Ailleurs, Cao critique l’utilisation qui est faite de la fusion. A l’origine, ce processus volontaire a pour but de renforcer les entreprises d’Etat face à la concurrence. Dans la plupart des cas pourtant, la fusion est un moyen de ne pas faire faillite. L’Etat se substituant au marché oblige une entreprise saine à reprendre une entreprise en difficulté travaillant dans le même secteur. Cette méthode a l’avantage, pour l’administration locale, de permettre la reprise des employés et des dettes. Mais dans les avantages de la fusion résident aussi ses limites. L’entreprise déficitaire amène avec elle des dettes qui risquent de mettre en péril l’entreprise saine. L’auteur signale le cas d’une usine de poudre à laver dans la province du Shanxi qui suivant ce cheminement a risqué la faillite. L’entreprise a, à la suite des pressions de la municipalité, été contrainte d’en reprendre une autre en difficulté. Apprenant la fusion, de nombreux créanciers sont alors venus réclamer leur dû. Les montants étaient si importants qu’ils mettaient en péril l’entreprise saine. La municipalité dut finalement renoncer à la fusion et prononcer la faillite. Cette fois, c’est la banque qui s’y opposa jusqu’à ce qu’un compromis financier fût trouvé avec la municipalité (pp. 194-196). S’appuyant sur cet exemple, le théoricien de la faillite montre que la fusion ne résout rien, mais repousse les problèmes. La meilleure solution serait, selon lui, que la mise en faillite précède la fusion pour éviter que les anciennes dettes n’hypothèquent la survie des entreprises saines.

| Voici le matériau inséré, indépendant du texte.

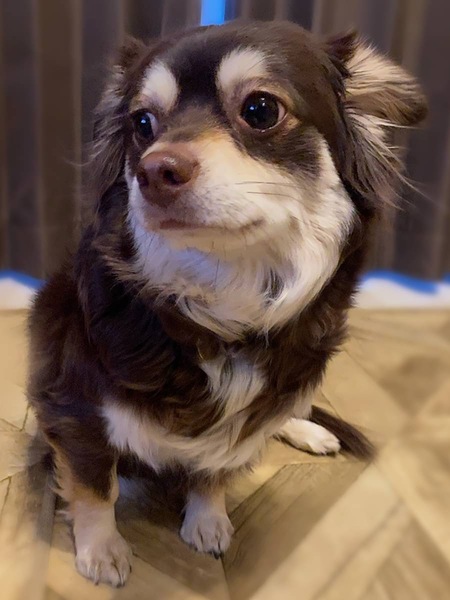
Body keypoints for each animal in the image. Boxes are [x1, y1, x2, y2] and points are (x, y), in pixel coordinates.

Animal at [28, 20, 426, 587]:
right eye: (142, 124)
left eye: (260, 109)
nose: (154, 170)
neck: (222, 301)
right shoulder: (74, 407)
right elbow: (95, 485)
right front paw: (101, 549)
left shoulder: (237, 424)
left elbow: (216, 465)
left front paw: (207, 518)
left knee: (282, 414)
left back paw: (307, 429)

Après l’énoncé de différents types de dysfonctionnements de la loi sur la faillite, l’auteur termine son livre par un chapitre qui s’apparente beaucoup à un programme politique. Pour lui, tout en évitant d’utiliser le terme, la privatisation est la seule solution aux problèmes des entreprises d’Etat. S’appuyant sur différentes études de la Banque mondiale, il répète après tant d’autres que la preuve est faite de la supériorité de l’économie privée (p. 331). Cette partie, plus idéologique que scientifique, n’a un intérêt que replacée dans le débat théorique chinois autour de la réforme des entreprises d’Etat à la veille du quinzième congrès. On l’aura compris, ce livre prend par de nombreux aspects la forme d’un essai politique sans pour autant s’y cantonner. Le livre contient aussi de riches informations sur la mise en œuvre des processus de faillite.